Miller hints that an update in materials could be in the works for the new Tx Comp, especially compared to the previous model. “There’s a whole range of new options that we’re trying to make sure that they work well.” That dynamic is especially operative with the tech-toe interface and the stresses that can come from their use in a stiff telemark boot.
“Beyond that - we’ll base a lot of the Comp development on what we’re seeing in the Pro, in the first year of use, and make any tweaks that we learn from that,” says Miller.
But Miller and Scarpa have more abstract notions on the deeper future of telemark boots, especially considering that the new telemark norm has never fully replaced the classic duckbilled, 75mm Nordic norm that still covers use-cases that neither the current NTN boots nor the new Tx Pro does.
“The bigger vision for NTN should not be limited to what we see and know today, and the opportunity in innovation and new products that help Tele Skiers and Rugged Touring Skiers add or transition between 75mm and NTN needs more work, ideation and development,” says Miller. “We are thinking about this from both directions, where 75mm and NTN meet in design but cross over in actual skier use and goals.”
Miller says Scarpa is especially interested in the rugged touring space - a subset of skiers who dabble in the downhill realm, some of whom may be just starting out, often on second-hand gear, exploring cross-country skiing locales - from snowbound golf courses to trailheads - and who could become full fledged skiers. “I think of Nordic skiing, rugged touring, as the gateway to backcountry skiing in many ways, and that’s where you get the bug. So feeding that is very important,” Miller says.
As abstract as that prognostication may be for the future of soft, 75mm telemark boots, it could speak to the norm’s continued availability. Scarpa sees those models as not only filling the needs of aggressive telemark skiers still on the Nordic norm, but also fulfilling the role of feeder - being the possible gear choice of those entering the sport.
Miller even sees other avenues in the long-range evolution in their boots - always far from guaranteed - as possibly being on another free-heel platform. Speaking to the future outlook of what could be, Miller hypothetically asks “should we make boots that fit in a different binding norm, like a rugged touring binding norm, for example.”

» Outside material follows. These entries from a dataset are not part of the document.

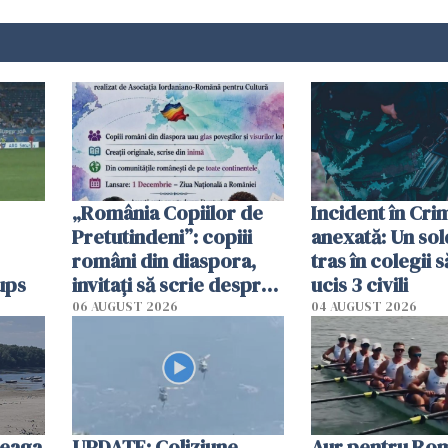
„România Copiilor de
Incident în Cr
Pretutindeni”: copiii
anexată: Un sol
români din diaspora,
tras în colegii s
ups
invitați să scrie despre
ucis 3 civili
România într-un volum
06 AUGUST 2026
04 AUGUST 2026
special
reaga
UPDATE: Coliziune
Aur pentru Rom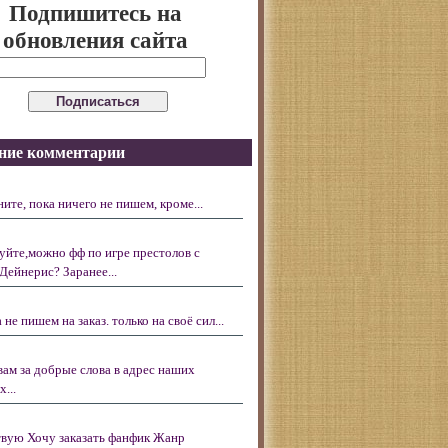
Подпишитесь на
обновления сайта
ние комментарии
ните, пока ничего не пишем, кроме...
уйте,можно фф по игре престолов с
Дейнерис? Заранее...
 не пишем на заказ. только на своё сил...
вам за добрые слова в адрес наших
...
вую Хочу заказать фанфик Жанр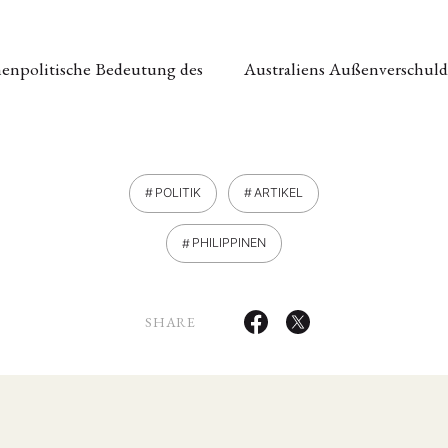
enpolitische Bedeutung des
Australiens Außenverschuld
POLITIK
ARTIKEL
PHILIPPINEN
SHARE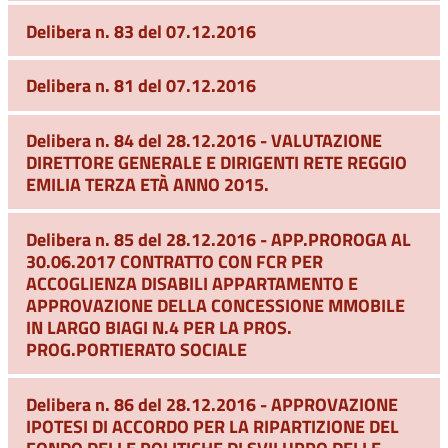
Delibera n. 83 del 07.12.2016
Delibera n. 81 del 07.12.2016
Delibera n. 84 del 28.12.2016 - VALUTAZIONE
DIRETTORE GENERALE E DIRIGENTI RETE REGGIO
EMILIA TERZA ETÀ ANNO 2015.
Delibera n. 85 del 28.12.2016 - APP.PROROGA AL
30.06.2017 CONTRATTO CON FCR PER
ACCOGLIENZA DISABILI APPARTAMENTO E
APPROVAZIONE DELLA CONCESSIONE MMOBILE
IN LARGO BIAGI N.4 PER LA PROS.
PROG.PORTIERATO SOCIALE
Delibera n. 86 del 28.12.2016 - APPROVAZIONE
IPOTESI DI ACCORDO PER LA RIPARTIZIONE DEL
FONDO DELLE POLITICHE DI SVILUPPO DELLE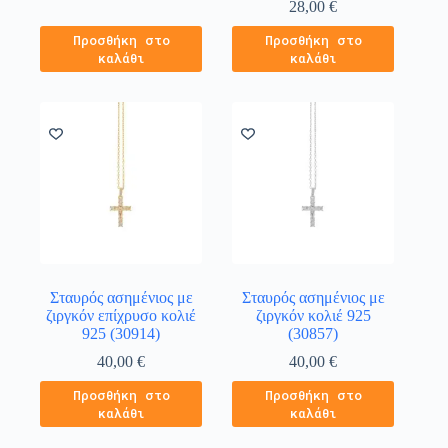
28,00
€
Προσθήκη στο
Προσθήκη στο
καλάθι
καλάθι
Σταυρός ασημένιος με
Σταυρός ασημένιος με
ζιργκόν επίχρυσο κολιέ
ζιργκόν κολιέ 925
925 (30914)
(30857)
40,00
€
40,00
€
Προσθήκη στο
Προσθήκη στο
καλάθι
καλάθι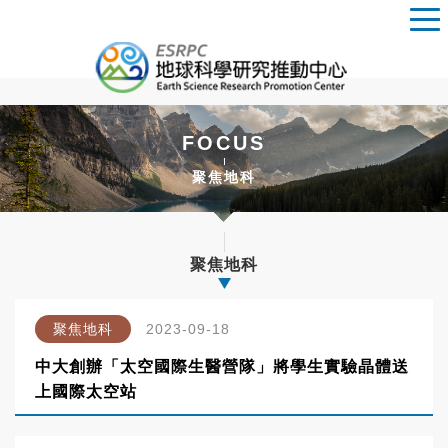
FOCUS
聚焦地科
聚焦地科
聚焦地科
2023-09-18
中大創辦「太空國際生醫營隊」將學生實驗晶體送
上國際太空站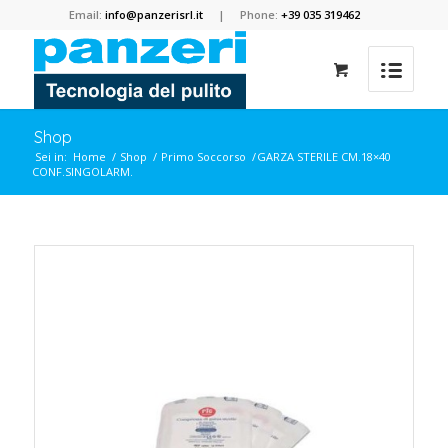
Email:
info@panzerisrl.it
| Phone:
+39 035 319462
Shop
Sei in:
Home
/
Shop
/
Primo Soccorso
/
GARZA STERILE CM.18×40
CONF.SINGOLARM.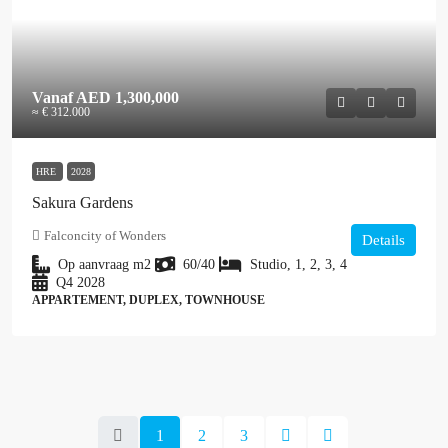
Vanaf
AED 1,300,000
≈ € 312.000
HRE
2028
Sakura Gardens
Falconcity of Wonders
Details
Op aanvraag
m2
60/40
Studio, 1, 2, 3, 4
Q4 2028
APPARTEMENT, DUPLEX, TOWNHOUSE
1
2
3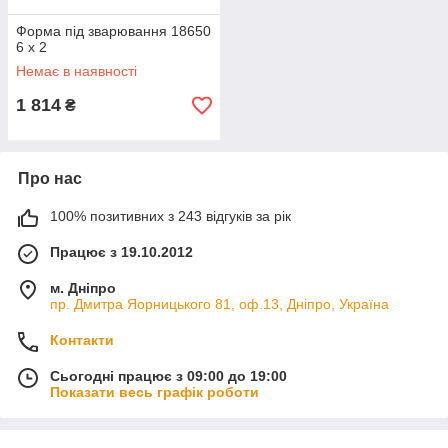
Форма під зварювання 18650
6 х 2
Немає в наявності
1 814
₴
Про нас
100% позитивних з 243 відгуків за рік
Працює з 19.10.2012
м. Дніпро
пр. Дмитра Яорницького 81, оф.13, Дніпро, Україна
Контакти
Сьогодні працює з 09:00 до 19:00
Показати весь графік роботи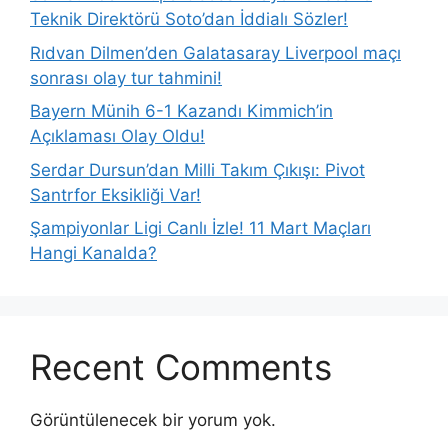
Teknik Direktörü Soto’dan İddialı Sözler!
Rıdvan Dilmen’den Galatasaray Liverpool maçı
sonrası olay tur tahmini!
Bayern Münih 6-1 Kazandı Kimmich’in
Açıklaması Olay Oldu!
Serdar Dursun’dan Milli Takım Çıkışı: Pivot
Santrfor Eksikliği Var!
Şampiyonlar Ligi Canlı İzle! 11 Mart Maçları
Hangi Kanalda?
Recent Comments
Görüntülenecek bir yorum yok.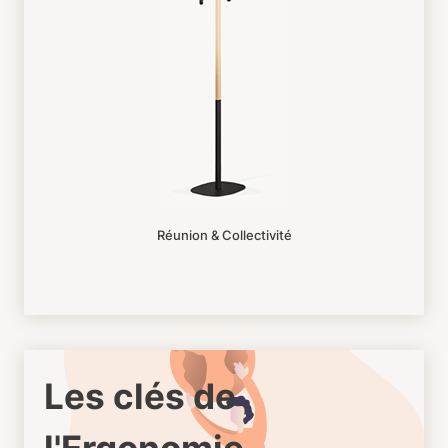
Réunion & Collectivité
Les clés de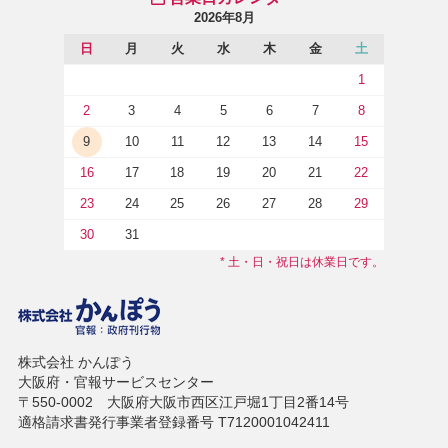
2026年8月
日
月
火
水
木
金
土
1
2
3
4
5
6
7
8
9
10
11
12
13
14
15
16
17
18
19
20
21
22
23
24
25
26
27
28
29
30
31
* 土・日・祝日は休業日です。
株式会社 かんぽう
大阪府・官報サービスセンター
〒550-0002 大阪府大阪市西区江戸堀1丁目2番14号
適格請求書発行事業者登録番号 T7120001042411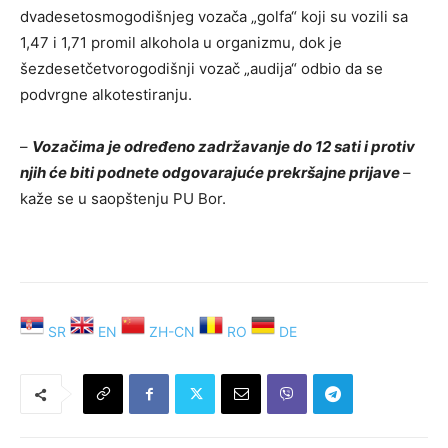
dvadesetosmogodišnjeg vozača „golfa“ koji su vozili sa
1,47 i 1,71 promil alkohola u organizmu, dok je
šezdesetčetvorogodišnji vozač „audija“ odbio da se
podvrgne alkotestiranju.
–
Vozačima je određeno zadržavanje do 12 sati i protiv
njih će biti podnete odgovarajuće prekršajne prijave
–
kaže se u saopštenju PU Bor.
SR
EN
ZH-CN
RO
DE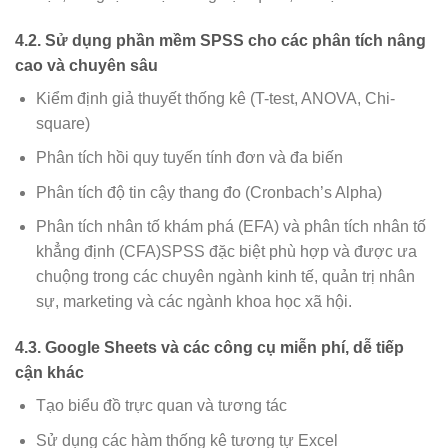
4.2. Sử dụng phần mềm SPSS cho các phân tích nâng
cao và chuyên sâu
Kiểm định giả thuyết thống kê (T-test, ANOVA, Chi-
square)
Phân tích hồi quy tuyến tính đơn và đa biến
Phân tích độ tin cậy thang đo (Cronbach’s Alpha)
Phân tích nhân tố khám phá (EFA) và phân tích nhân tố
khẳng định (CFA)SPSS đặc biệt phù hợp và được ưa
chuộng trong các chuyên ngành kinh tế, quản trị nhân
sự, marketing và các ngành khoa học xã hội.
4.3. Google Sheets và các công cụ miễn phí, dễ tiếp
cận khác
Tạo biểu đồ trực quan và tương tác
Sử dụng các hàm thống kê tương tự Excel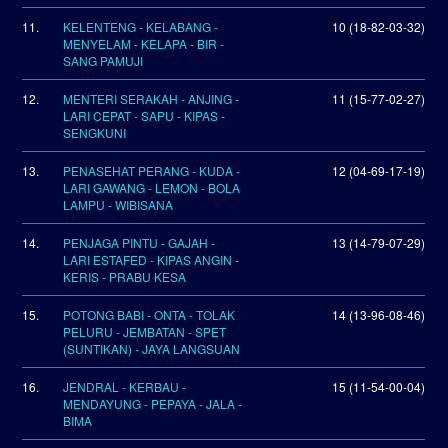
11.
KELENTENG - KELABANG -
10 (18-82-03-32)
MENYELAM - KELAPA - BIR -
SANG PAMUJI
12.
MENTERI SERAKAH - ANJING -
11 (15-77-02-27)
LARI CEPAT - SAPU - KIPAS -
SENGKUNI
13.
PENASEHAT PERANG - KUDA -
12 (04-69-17-19)
LARI GAWANG - LEMON - BOLA
LAMPU - WIBISANA
14.
PENJAGA PINTU - GAJAH -
13 (14-79-07-29)
LARI ESTAFED - KIPAS ANGIN -
KERIS - PRABU KESA
15.
POTONG BABI - ONTA - TOLAK
14 (13-96-08-46)
PELURU - JEMBATAN - SPET
(SUNTIKAN) - JAYA LANGSUAN
16.
JENDRAL - KERBAU -
15 (11-54-00-04)
MENDAYUNG - PEPAYA - JALA -
BIMA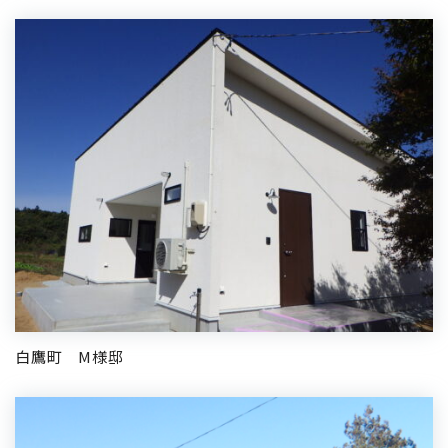
白鷹町 M様邸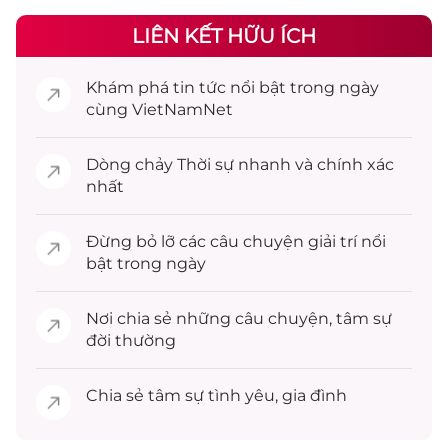
LIÊN KẾT HỮU ÍCH
Khám phá
tin tức
nổi bật trong ngày
cùng VietNamNet
Dòng chảy
Thời sự
nhanh và chính xác
nhất
Đừng bỏ lỡ các câu chuyện
giải trí
nổi
bật trong ngày
Nơi chia sẻ những câu chuyện,
tâm sự
đời thường
Chia sẻ
tâm sự
tình yêu, gia đình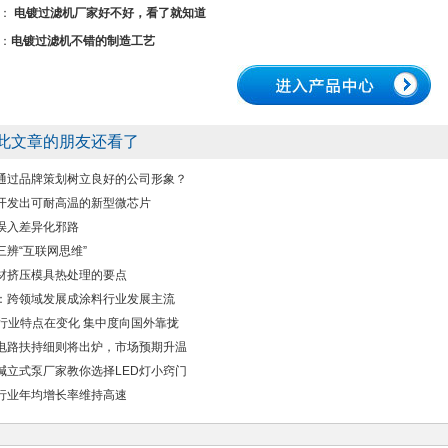
：
电镀过滤机厂家好不好，看了就知道
：
电镀过滤机不错的制造工艺
此文章的朋友还看了
通过品牌策划树立良好的公司形象？
开发出可耐高温的新型微芯片
误入差异化邪路
三辨“互联网思维”
材挤压模具热处理的要点
：跨领域发展成涂料行业发展主流
B行业特点在变化 集中度向国外靠拢
电路扶持细则将出炉，市场预期升温
碱立式泵厂家教你选择LED灯小窍门
行业年均增长率维持高速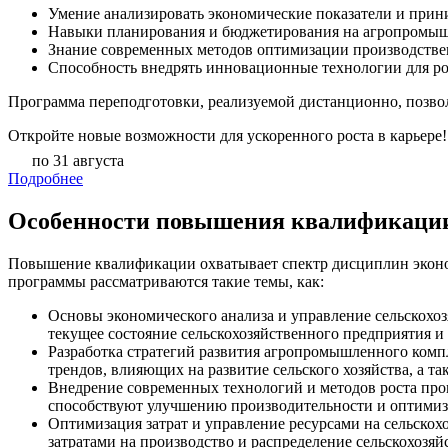
Умение анализировать экономические показатели и прин
Навыки планирования и бюджетирования на агропромыш
Знание современных методов оптимизации производств
Способность внедрять инновационные технологии для рос
Программа переподготовки, реализуемой дистанционно, позвол
Откройте новые возможности для ускоренного роста в карьере!
по 31 августа
Подробнее
Особенности повышения квалификаци
Повышение квалификации охватывает спектр дисциплин эконо
программы рассматриваются такие темы, как:
Основы экономического анализа и управление сельскохо
текущее состояние сельскохозяйственного предприятия и
Разработка стратегий развития агропромышленного комп
трендов, влияющих на развитие сельского хозяйства, а т
Внедрение современных технологий и методов роста про
способствуют улучшению производительности и оптимиз
Оптимизация затрат и управление ресурсами на сельско
затратами на производство и распределение сельскохозя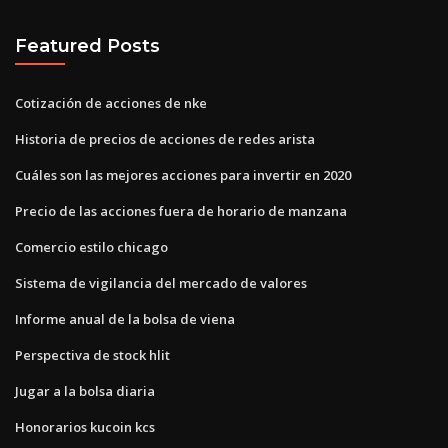
Featured Posts
Cotización de acciones de nke
Historia de precios de acciones de redes arista
Cuáles son las mejores acciones para invertir en 2020
Precio de las acciones fuera de horario de manzana
Comercio estilo chicago
Sistema de vigilancia del mercado de valores
Informe anual de la bolsa de viena
Perspectiva de stock hlit
Jugar a la bolsa diaria
Honorarios kucoin kcs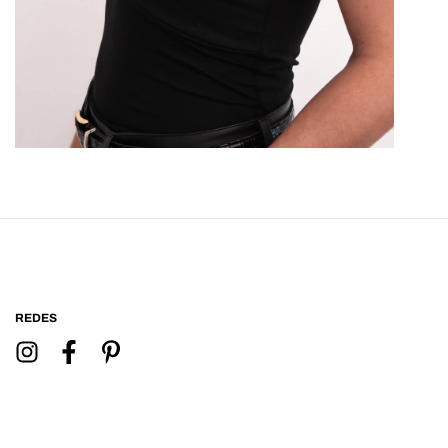
REDES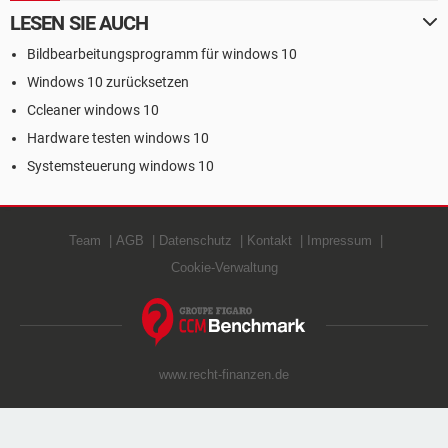
LESEN SIE AUCH
Bildbearbeitungsprogramm für windows 10
Windows 10 zurücksetzen
Ccleaner windows 10
Hardware testen windows 10
Systemsteuerung windows 10
Team
AGB
Datenschutz
Kontakt
Impressum
Cookie-Verwaltung
www.recht-finanzen.de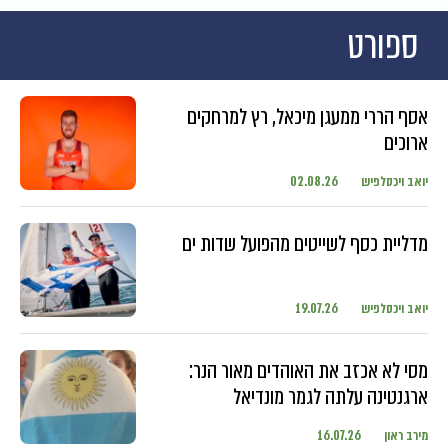
ספורט
אסף הררי ממעגן מיכאל, רץ למרחקים
ארוכים
יואב ויכסלפיש
02.08.26
מדליית כסף לשייטים מהפועל שדות ים
יואב ויכסלפיש
19.07.26
מסי לא אכזב את האוהדים מאור הנר:
ארגנטינה עלתה לגמר מונדיאל
מירב ראון
16.07.26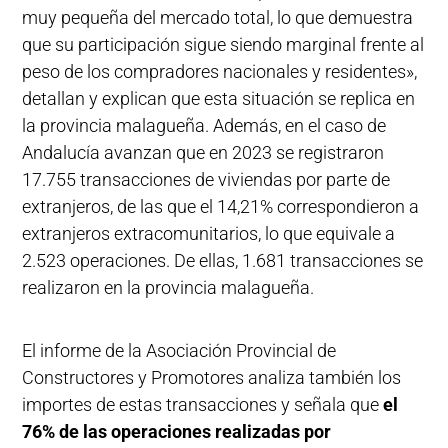
muy pequeña del mercado total, lo que demuestra
que su participación sigue siendo marginal frente al
peso de los compradores nacionales y residentes»,
detallan y explican que esta situación se replica en
la provincia malagueña. Además, en el caso de
Andalucía avanzan que en 2023 se registraron
17.755 transacciones de viviendas por parte de
extranjeros, de las que el 14,21% correspondieron a
extranjeros extracomunitarios, lo que equivale a
2.523 operaciones. De ellas, 1.681 transacciones se
realizaron en la provincia malagueña.
El informe de la Asociación Provincial de
Constructores y Promotores analiza también los
importes de estas transacciones y señala que
el
76% de las operaciones realizadas por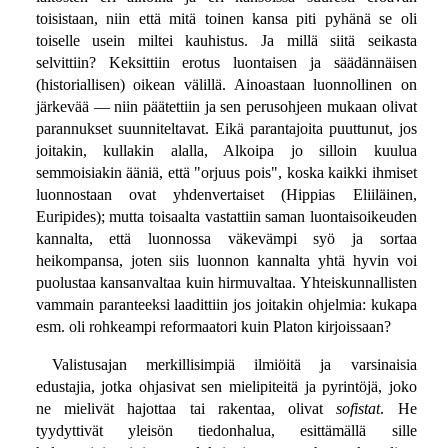
toisistaan, niin että mitä toinen kansa piti pyhänä se oli
toiselle usein miltei kauhistus. Ja millä siitä seikasta
selvittiin? Keksittiin erotus luontaisen ja säädännäisen
(historiallisen) oikean välillä. Ainoastaan luonnollinen on
järkevää — niin päätettiin ja sen perusohjeen mukaan olivat
parannukset suunniteltavat. Eikä parantajoita puuttunut, jos
joitakin, kullakin alalla, Alkoipa jo silloin kuulua
semmoisiakin ääniä, että "orjuus pois", koska kaikki ihmiset
luonnostaan ovat yhdenvertaiset (Hippias Eliiläinen,
Euripides); mutta toisaalta vastattiin saman luontaisoikeuden
kannalta, että luonnossa väkevämpi syö ja sortaa
heikompansa, joten siis luonnon kannalta yhtä hyvin voi
puolustaa kansanvaltaa kuin hirmuvaltaa. Yhteiskunnallisten
vammain paranteeksi laadittiin jos joitakin ohjelmia: kukapa
esm. oli rohkeampi reformaatori kuin Platon kirjoissaan?
Valistusajan merkillisimpiä ilmiöitä ja varsinaisia
edustajia, jotka ohjasivat sen mielipiteitä ja pyrintöjä, joko
ne mielivät hajottaa tai rakentaa, olivat
sofistat
. He
tyydyttivät yleisön tiedonhalua, esittämällä sille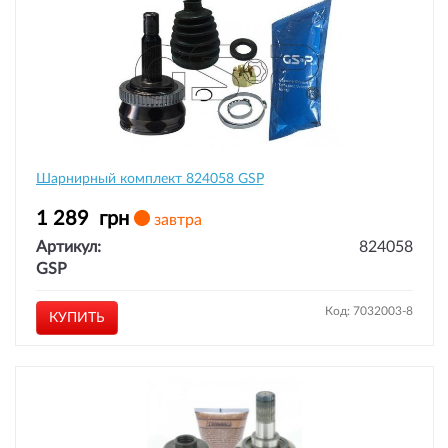
Шарнирный комплект 824058 GSP
1 289
грн
завтра
Артикул:
824058
GSP
Код: 7032003-8
КУПИТЬ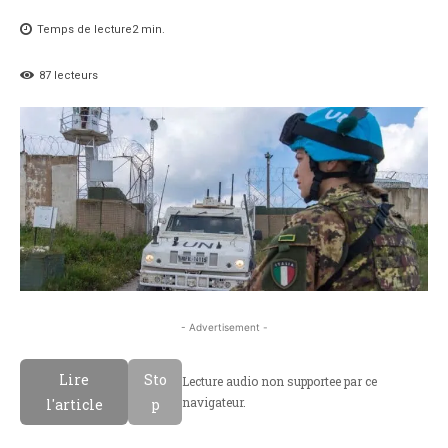
Temps de lecture
2
min.
87
lecteurs
- Advertisement -
Lire
Sto
Lecture audio non supportee par ce
navigateur.
l'article
p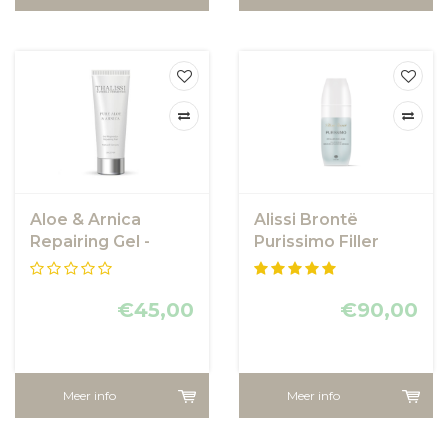
Aloe & Arnica
Alissi Brontë
Repairing Gel -
Purissimo Filler
Kalmerende en
Serum
hydraterende gel
€45,00
€90,00
Meer info
Meer info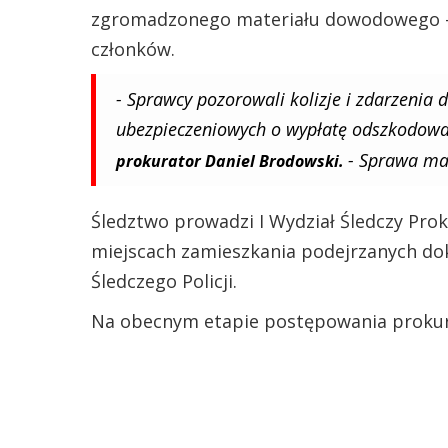
zgromadzonego materiału dowodowego – m
członków.
- Sprawcy pozorowali kolizje i zdarzenia
ubezpieczeniowych o wypłatę odszkodowań.
- Sprawa ma
prokurator Daniel Brodowski.
Śledztwo prowadzi I Wydział Śledczy Pro
miejscach zamieszkania podejrzanych dok
Śledczego Policji.
Na obecnym etapie postępowania prokura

In fact Scarpa’s could soon look to the T2/T4 family of 75mm boots for potential updates. “For the moment, 75mm, the boots that we have in the line, are in the in-line for some updates and considerations,” says Miller. “Before we start working on those in earnest we want to really think about - and this is where the business case comes in - how do you make this commercially viable, and how do we build a business case that says ‘a new T2 would be as successful as a new Tx Pro was.’”
Still, Scarpa is dedicated to the new telemark norms for their future cutting-edge boots. “The NTN system and relevant tech systems have replaced 75mm - not for everyone, I mean I realize there’s a lot of systems out there - but for us in terms of development and what we think is most sensible in terms of investment for that level and that performance range.”
With that, telemark enters uncharted waters, the proverbial dark side of the moon of modern gear offerings. In that mysterious abstract may lie multitudes of potential telemark skiers - on various norms encompassing numerous philosophies - brought into the fold on the promise of contemporary gear instead of the previous paradigm of (often incorrectly) perceived archaic equipment; a notion that has long repulsed those looking for lighter, cooler gear options, but has also bestowed the sport with a certain insular purity. And the hardscrabble gear of telemark has played its part, aiding free-heel skiing’s identity as deeply tied to an ethos of independence; of embracing a soulful if harder turn.
But the operative movement for telemark is illustrated clearly by the new Tx Pro, an aggressive, modern take on telemark that promises to only be a first step.